━━ DATA
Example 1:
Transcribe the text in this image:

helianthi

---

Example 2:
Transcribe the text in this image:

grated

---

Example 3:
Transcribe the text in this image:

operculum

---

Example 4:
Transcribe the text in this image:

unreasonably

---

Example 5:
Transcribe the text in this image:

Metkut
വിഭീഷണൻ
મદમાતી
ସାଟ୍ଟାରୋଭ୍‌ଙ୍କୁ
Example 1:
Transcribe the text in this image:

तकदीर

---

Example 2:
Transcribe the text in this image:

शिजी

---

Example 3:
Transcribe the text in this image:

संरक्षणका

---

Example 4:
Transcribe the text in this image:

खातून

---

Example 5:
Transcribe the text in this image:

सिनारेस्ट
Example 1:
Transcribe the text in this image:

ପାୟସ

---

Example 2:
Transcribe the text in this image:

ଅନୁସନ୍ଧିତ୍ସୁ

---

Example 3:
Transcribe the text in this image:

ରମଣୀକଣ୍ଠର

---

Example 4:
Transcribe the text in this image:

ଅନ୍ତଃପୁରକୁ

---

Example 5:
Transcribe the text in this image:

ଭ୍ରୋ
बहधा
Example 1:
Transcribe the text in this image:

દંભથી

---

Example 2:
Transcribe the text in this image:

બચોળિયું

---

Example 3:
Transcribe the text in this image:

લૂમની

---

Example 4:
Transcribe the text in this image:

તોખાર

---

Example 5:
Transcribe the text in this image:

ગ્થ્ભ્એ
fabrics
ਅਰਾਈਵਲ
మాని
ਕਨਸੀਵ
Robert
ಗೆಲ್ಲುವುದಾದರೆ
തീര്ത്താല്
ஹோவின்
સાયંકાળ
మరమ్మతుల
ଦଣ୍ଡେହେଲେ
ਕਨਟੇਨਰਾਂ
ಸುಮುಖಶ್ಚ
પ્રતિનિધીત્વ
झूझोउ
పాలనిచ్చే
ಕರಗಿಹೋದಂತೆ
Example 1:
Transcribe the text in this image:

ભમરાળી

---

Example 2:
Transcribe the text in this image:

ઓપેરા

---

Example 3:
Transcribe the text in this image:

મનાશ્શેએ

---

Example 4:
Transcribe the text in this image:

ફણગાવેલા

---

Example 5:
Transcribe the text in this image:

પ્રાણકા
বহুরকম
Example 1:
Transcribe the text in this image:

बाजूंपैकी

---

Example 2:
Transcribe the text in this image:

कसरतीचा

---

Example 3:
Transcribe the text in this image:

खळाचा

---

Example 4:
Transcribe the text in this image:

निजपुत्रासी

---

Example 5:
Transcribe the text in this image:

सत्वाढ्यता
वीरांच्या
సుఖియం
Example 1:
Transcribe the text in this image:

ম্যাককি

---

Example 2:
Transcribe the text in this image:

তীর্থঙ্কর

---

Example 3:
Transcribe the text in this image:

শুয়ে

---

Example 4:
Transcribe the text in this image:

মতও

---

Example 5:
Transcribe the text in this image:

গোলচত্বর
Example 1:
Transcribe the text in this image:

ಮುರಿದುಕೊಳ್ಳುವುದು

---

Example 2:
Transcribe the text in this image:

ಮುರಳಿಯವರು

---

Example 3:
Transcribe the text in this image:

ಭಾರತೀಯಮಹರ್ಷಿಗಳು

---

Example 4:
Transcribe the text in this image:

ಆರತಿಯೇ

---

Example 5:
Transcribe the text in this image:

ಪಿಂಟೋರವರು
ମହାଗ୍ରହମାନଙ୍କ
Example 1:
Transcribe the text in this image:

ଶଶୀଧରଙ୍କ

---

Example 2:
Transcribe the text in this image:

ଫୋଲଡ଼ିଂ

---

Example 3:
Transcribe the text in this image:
━━━━
## TASK ITEM
Retype the data in full, exactly.

## TASK ANSWER
Example 1:
Transcribe the text in this image:

helianthi

---

Example 2:
Transcribe the text in this image:

grated

---

Example 3:
Transcribe the text in this image:

operculum

---

Example 4:
Transcribe the text in this image:

unreasonably

---

Example 5:
Transcribe the text in this image:

Metkut
വിഭീഷണൻ
મદમાતી
ସାଟ୍ଟାରୋଭ୍‌ଙ୍କୁ
Example 1:
Transcribe the text in this image:

तकदीर

---

Example 2:
Transcribe the text in this image:

शिजी

---

Example 3:
Transcribe the text in this image:

संरक्षणका

---

Example 4:
Transcribe the text in this image:

खातून

---

Example 5:
Transcribe the text in this image:

सिनारेस्ट
Example 1:
Transcribe the text in this image:

ପାୟସ

---

Example 2:
Transcribe the text in this image:

ଅନୁସନ୍ଧିତ୍ସୁ

---

Example 3:
Transcribe the text in this image:

ରମଣୀକଣ୍ଠର

---

Example 4:
Transcribe the text in this image:

ଅନ୍ତଃପୁରକୁ

---

Example 5:
Transcribe the text in this image:

ଭ୍ରୋ
बहधा
Example 1:
Transcribe the text in this image:

દંભથી

---

Example 2:
Transcribe the text in this image:

બચોળિયું

---

Example 3:
Transcribe the text in this image:

લૂમની

---

Example 4:
Transcribe the text in this image:

તોખાર

---

Example 5:
Transcribe the text in this image:

ગ્થ્ભ્એ
fabrics
ਅਰਾਈਵਲ
మాని
ਕਨਸੀਵ
Robert
ಗೆಲ್ಲುವುದಾದರೆ
തീര്ത്താല്
ஹோவின்
સાયંકાળ
మరమ్మతుల
ଦଣ୍ଡେହେଲେ
ਕਨਟੇਨਰਾਂ
ಸುಮುಖಶ್ಚ
પ્રતિનિધીત્વ
झूझोउ
పాలనిచ్చే
ಕರಗಿಹೋದಂತೆ
Example 1:
Transcribe the text in this image:

ભમરાળી

---

Example 2:
Transcribe the text in this image:

ઓપેરા

---

Example 3:
Transcribe the text in this image:

મનાશ્શેએ

---

Example 4:
Transcribe the text in this image:

ફણગાવેલા

---

Example 5:
Transcribe the text in this image:

પ્રાણકા
বহুরকম
Example 1:
Transcribe the text in this image:

बाजूंपैकी

---

Example 2:
Transcribe the text in this image:

कसरतीचा

---

Example 3:
Transcribe the text in this image:

खळाचा

---

Example 4:
Transcribe the text in this image:

निजपुत्रासी

---

Example 5:
Transcribe the text in this image:

सत्वाढ्यता
वीरांच्या
సుఖియం
Example 1:
Transcribe the text in this image:

ম্যাককি

---

Example 2:
Transcribe the text in this image:

তীর্থঙ্কর

---

Example 3:
Transcribe the text in this image:

শুয়ে

---

Example 4:
Transcribe the text in this image:

মতও

---

Example 5:
Transcribe the text in this image:

গোলচত্বর
Example 1:
Transcribe the text in this image:

ಮುರಿದುಕೊಳ್ಳುವುದು

---

Example 2:
Transcribe the text in this image:

ಮುರಳಿಯವರು

---

Example 3:
Transcribe the text in this image:

ಭಾರತೀಯಮಹರ್ಷಿಗಳು

---

Example 4:
Transcribe the text in this image:

ಆರತಿಯೇ

---

Example 5:
Transcribe the text in this image:

ಪಿಂಟೋರವರು
ମହାଗ୍ରହମାନଙ୍କ
Example 1:
Transcribe the text in this image:

ଶଶୀଧରଙ୍କ

---

Example 2:
Transcribe the text in this image:

ଫୋଲଡ଼ିଂ

---

Example 3:
Transcribe the text in this image:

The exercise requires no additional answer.